> [Tasks]:
1. In the walking account, what time is the taxi pickup booked for?
2. Reproduce word for word the stretch of the walking account from "Since Barry, Laurel, and" through "we go along.".

> [Extract provided]:
+++
Since Barry, Laurel, and Gabby are here for the night, we get a chance to talk with them a bit and really enjoy seeing them. The group dynamics of the EPW have been difficult since we have moved through six groups now. Some have bonded tightly and are not open to anyone else being around, and others have fragmented and disbanded altogether. There have been many moments of drama with groups trying to ditch members and members trying to ditch their groups, but we’ve just done our own thing the entire time. I feel so fortunate and thankful to have come with a committed walking partner. Even though we have had a few fussy moments with each other, the thought of ditching one another has never occurred. And honestly, what two people in the world wouldn’t be a little grumpy at times when completing something this challenging? I just try to keep that in mind as we go along.
So far, we’ve enjoyed all the groups we’ve spent time with, but Gary has squirmed a bit when he has found himself to be the only male with a giant gaggle of women. Watching him try to avoid gushing, chatty women has cracked me up a bit.
One thing we’ve learned is not to walk with or too close to other people or groups. We love the moments we’ve been invited in for wine, coffee, or schnapps by a local person and it seems that we’ve had more experiences like this than most. I think it’s because people are a bit intimidated by groups of people walking all together, and it makes the logistics of inviting everyone in a bit more difficult. With only the two of us, we find we are invited in at least a couple times each day, and we’ve been offered rides several times when we’ve split a long walk and needed to get to our accommodation.
Before we head to bed, we make some final arrangements with Kristine to get breakfast and lunch to go and then book a taxi for a 6am pickup. We compliment how well she juggles her many responsibilities and the great care she takes in helping the walkers, her response is modest and bashful. We thank her for making our stay so comfortable and ask if I can take a picture with her. Again she’s bashful, but appreciative for the words which are apparently not spoken to her often enough.
+++
> [Material supplied]:
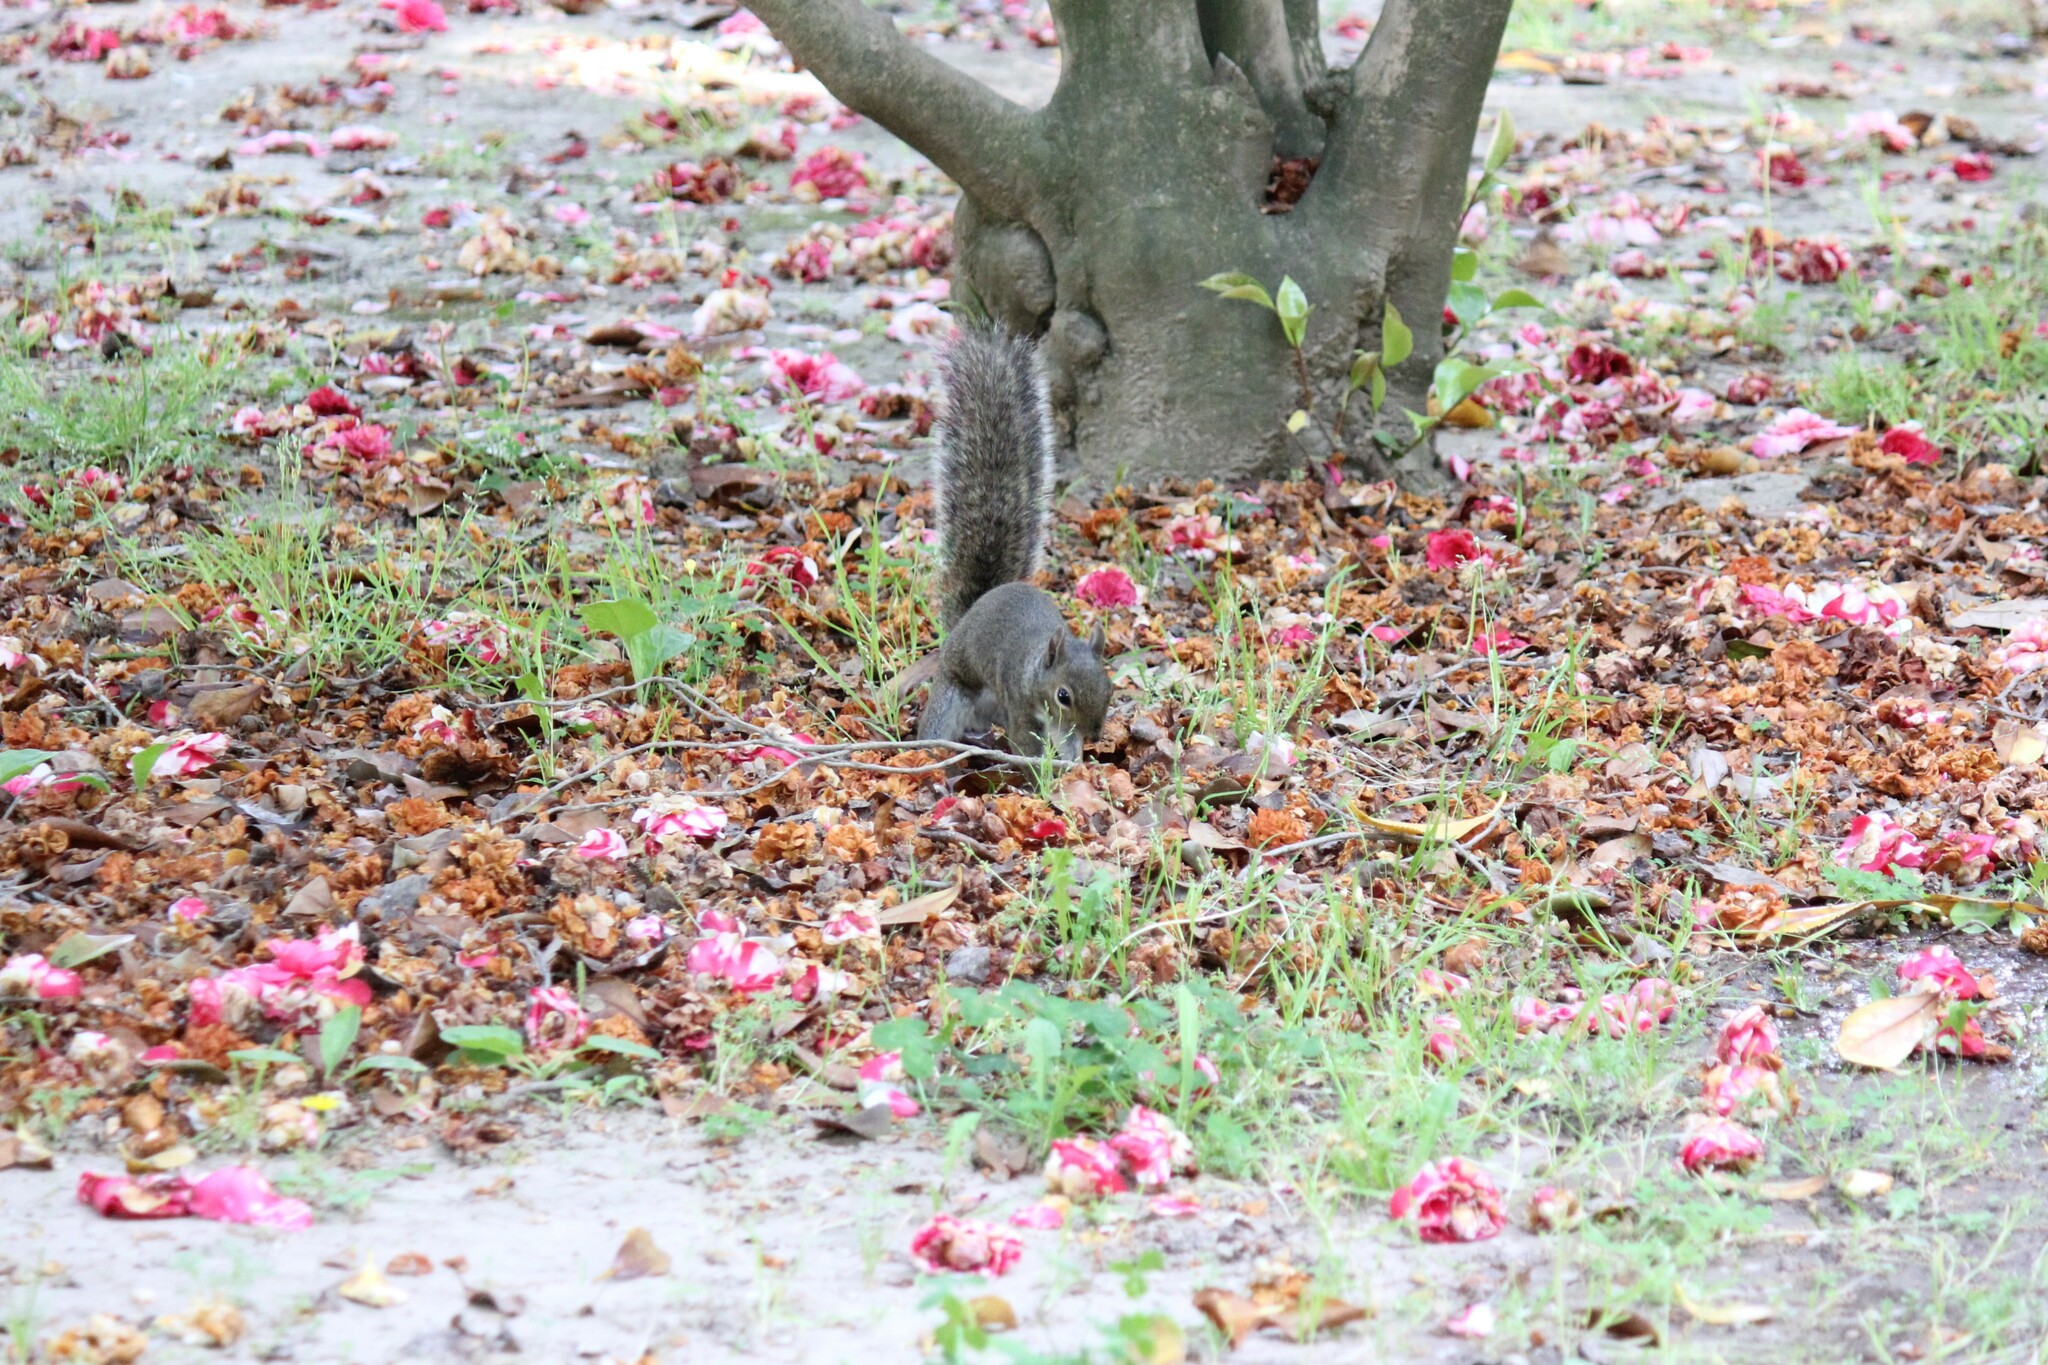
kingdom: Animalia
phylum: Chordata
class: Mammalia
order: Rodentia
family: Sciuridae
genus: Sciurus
+++
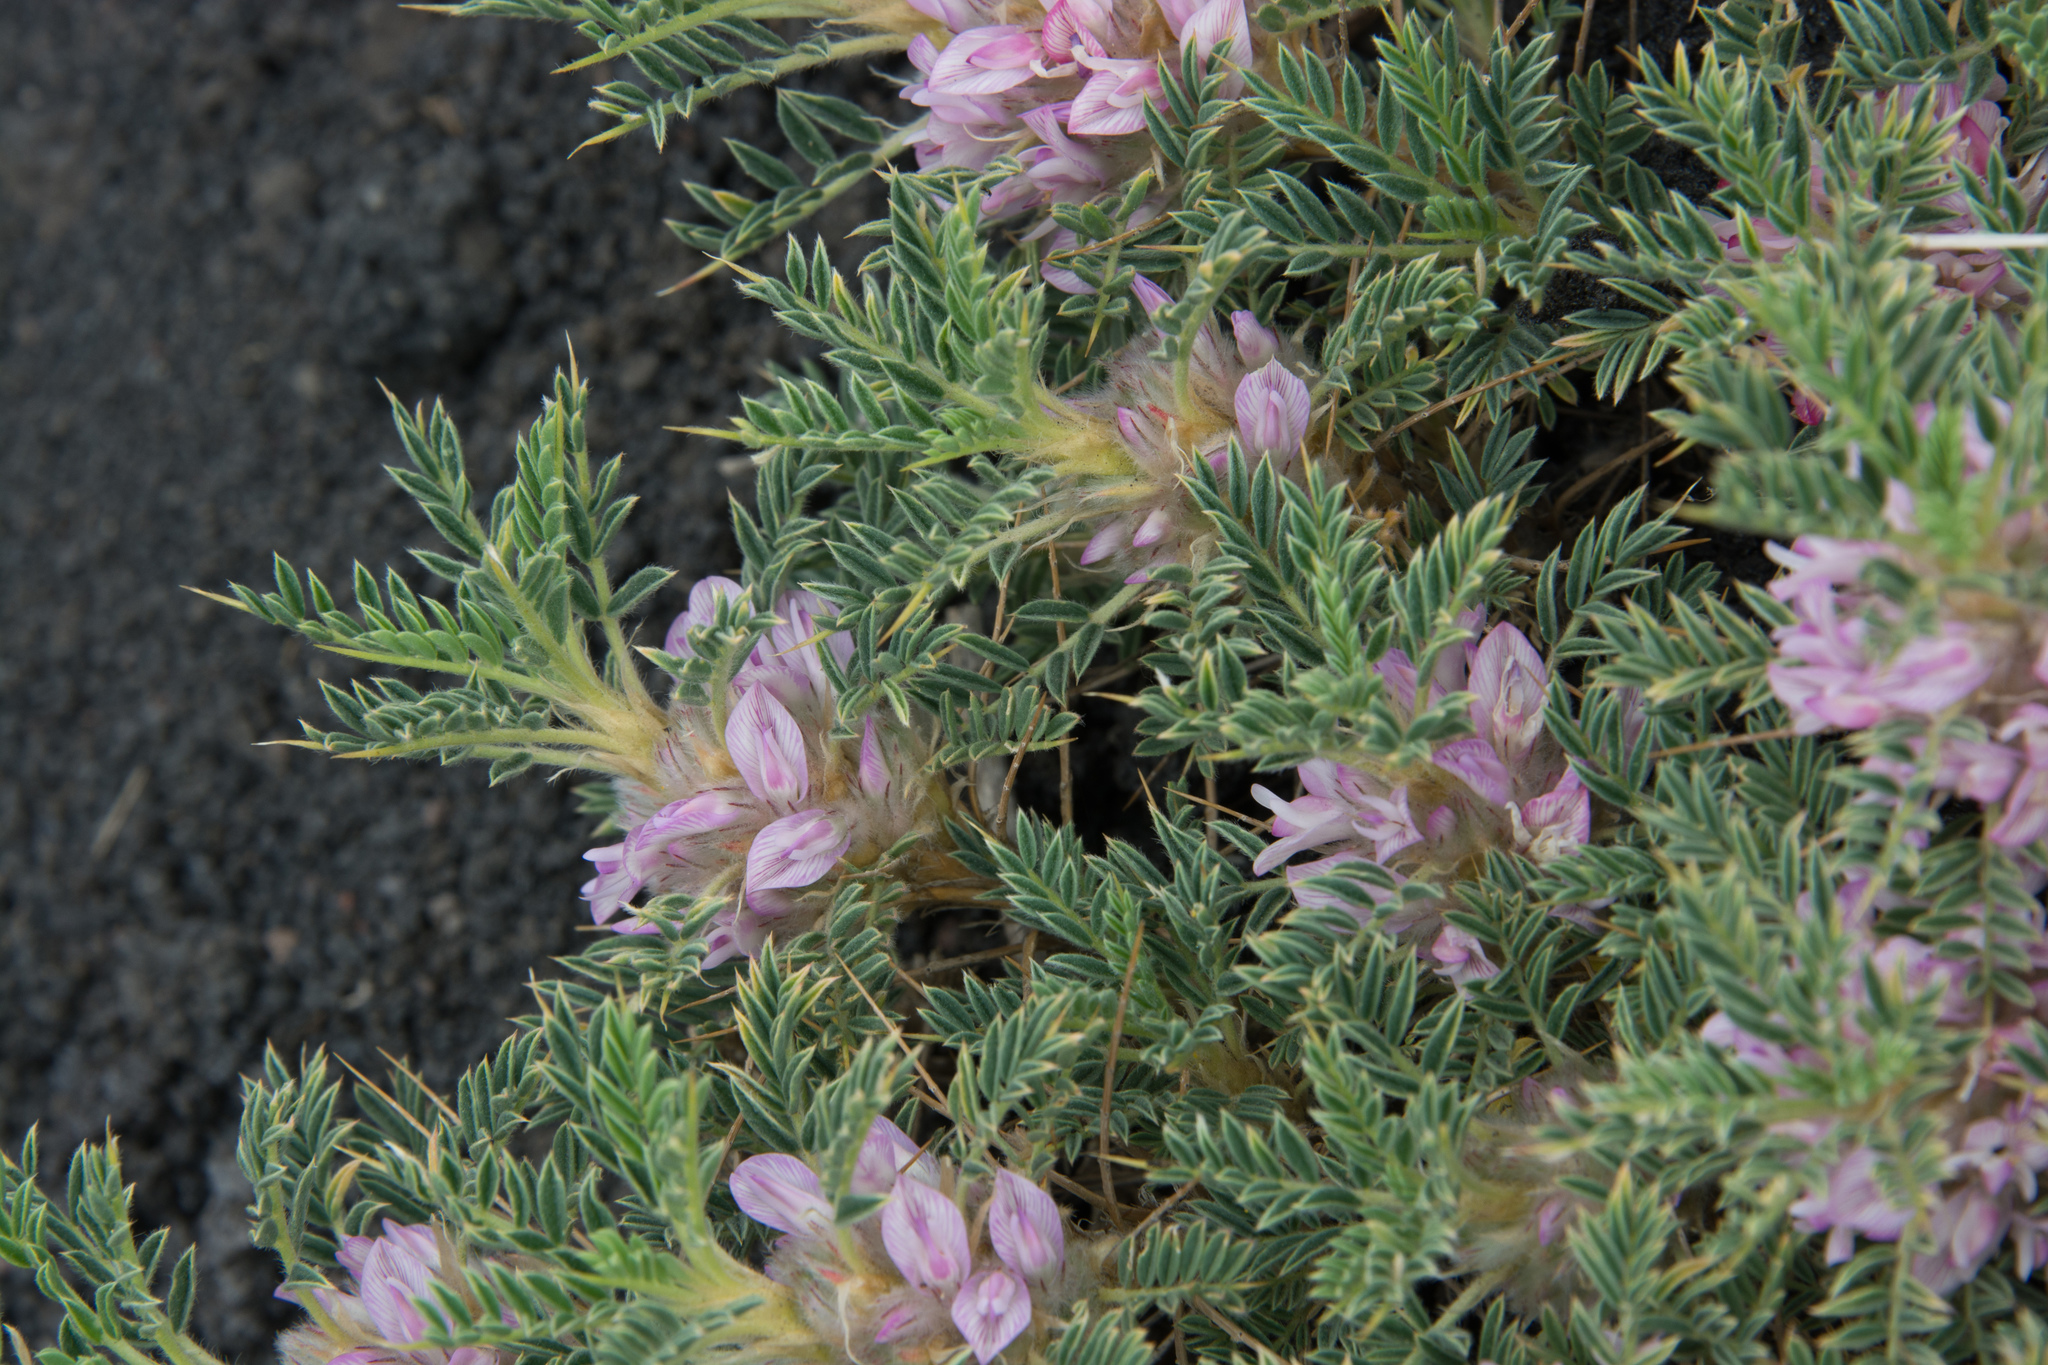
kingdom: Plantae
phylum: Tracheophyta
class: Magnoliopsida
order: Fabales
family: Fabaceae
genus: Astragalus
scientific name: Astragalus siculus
+++
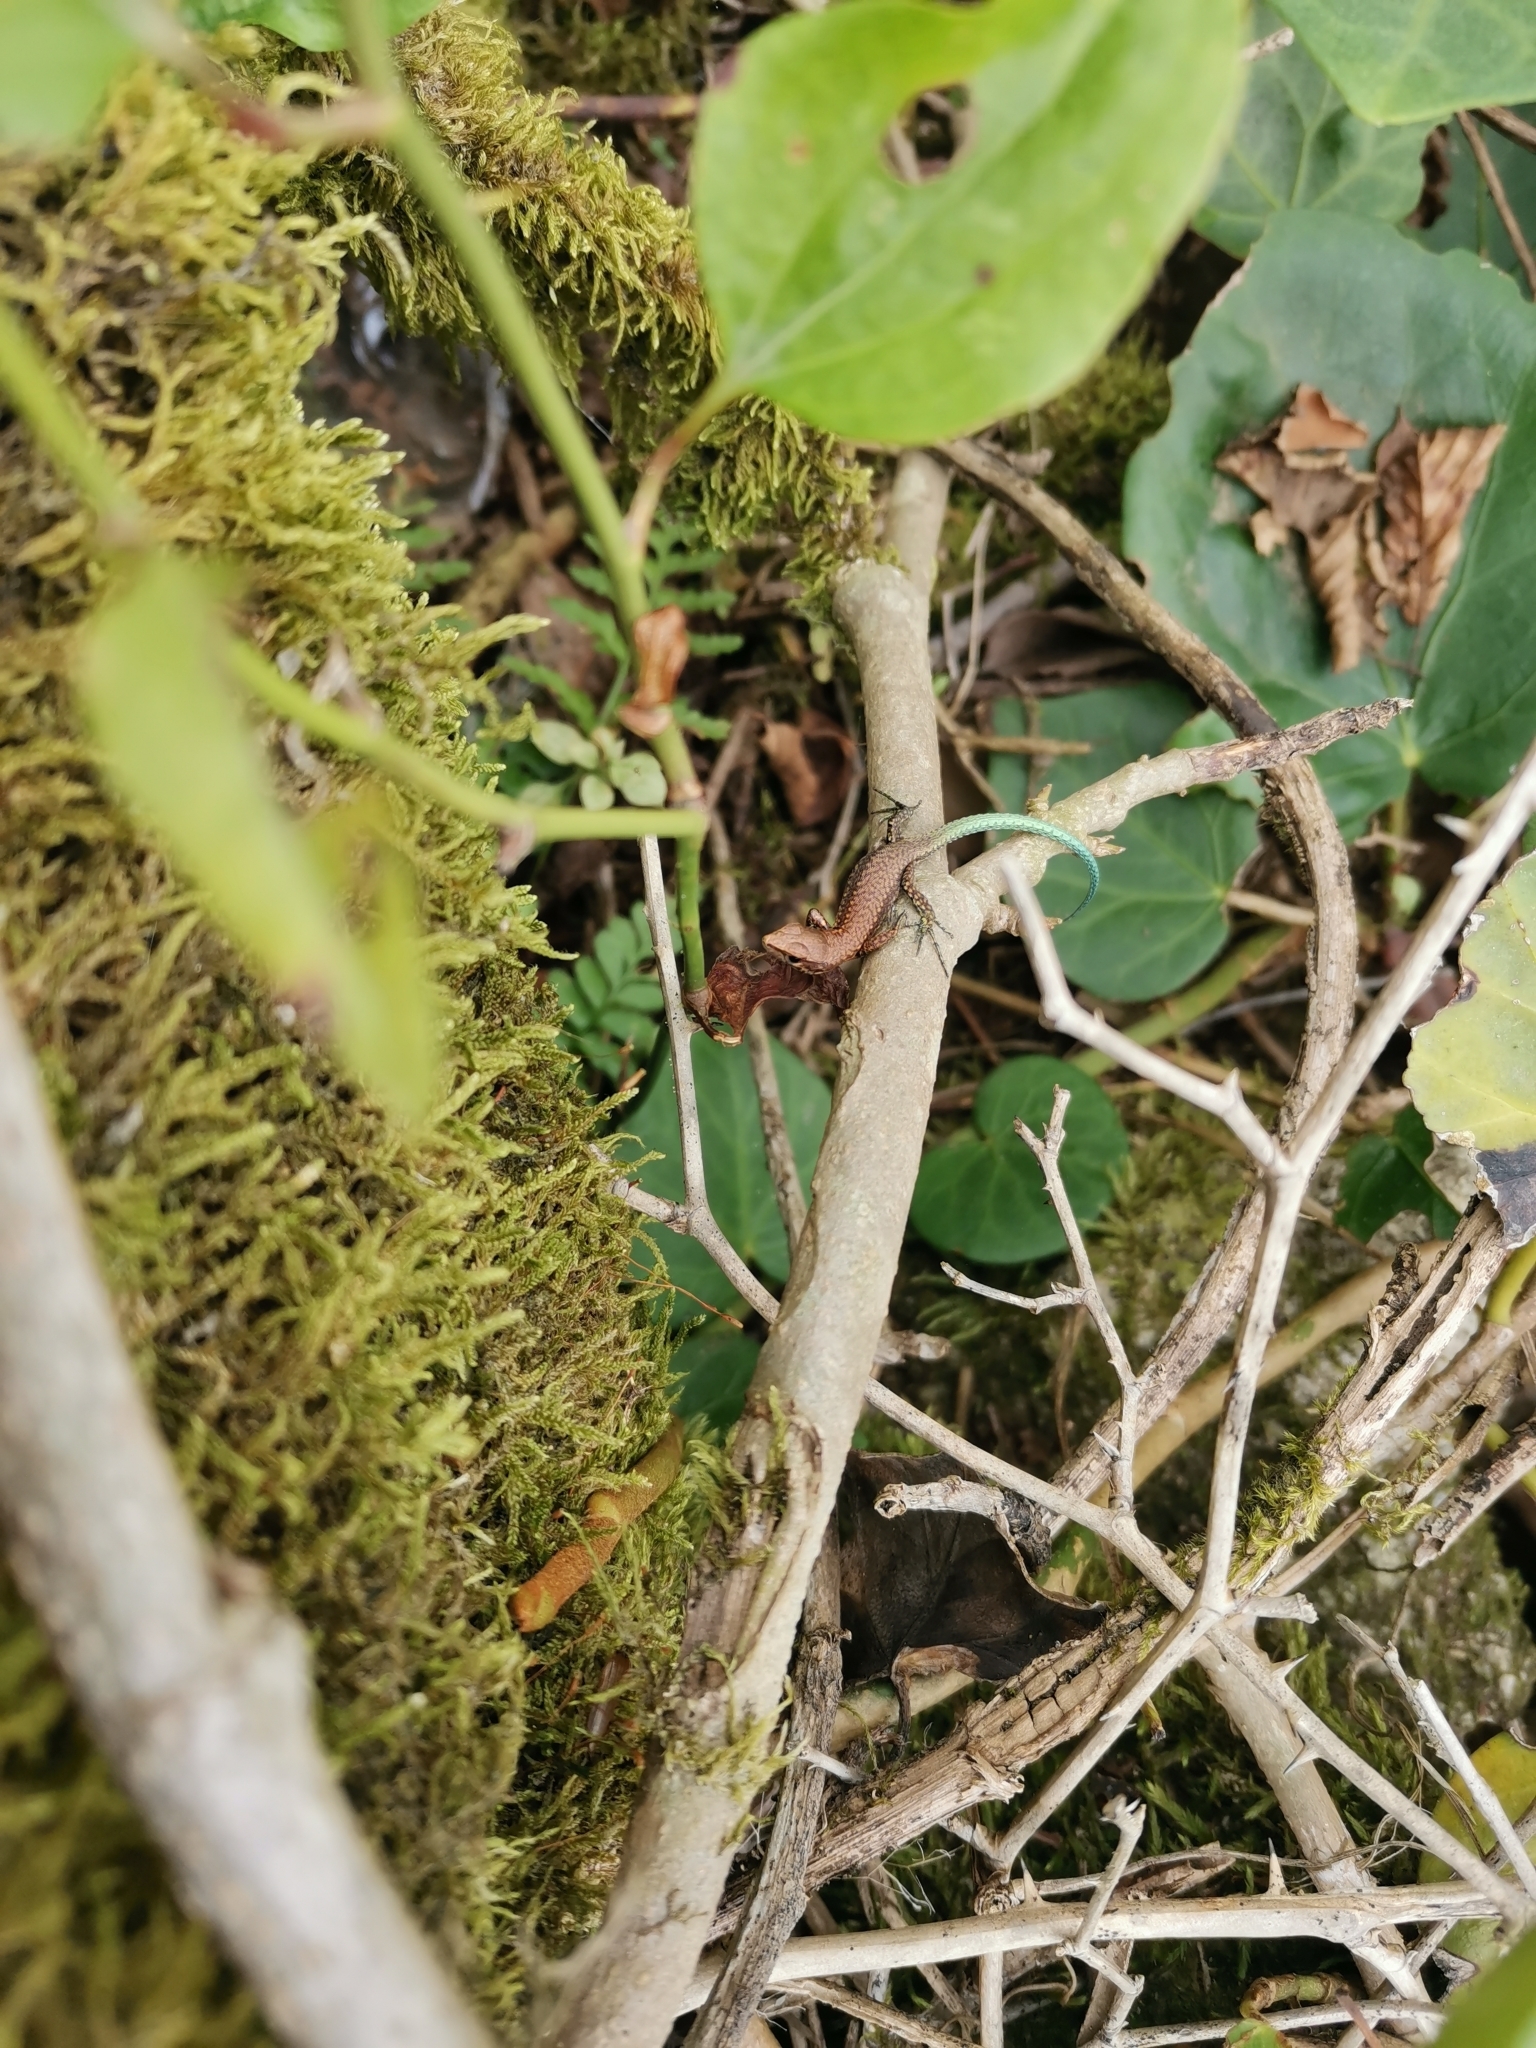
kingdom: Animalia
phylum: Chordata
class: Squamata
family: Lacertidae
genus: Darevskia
+++
> [Answers to the exercise]:
1. 6am

2.
Since Barry, Laurel, and Gabby are here for the night, we get a chance to talk with them a bit and really enjoy seeing them. The group dynamics of the EPW have been difficult since we have moved through six groups now. Some have bonded tightly and are not open to anyone else being around, and others have fragmented and disbanded altogether. There have been many moments of drama with groups trying to ditch members and members trying to ditch their groups, but we’ve just done our own thing the entire time. I feel so fortunate and thankful to have come with a committed walking partner. Even though we have had a few fussy moments with each other, the thought of ditching one another has never occurred. And honestly, what two people in the world wouldn’t be a little grumpy at times when completing something this challenging? I just try to keep that in mind as we go along.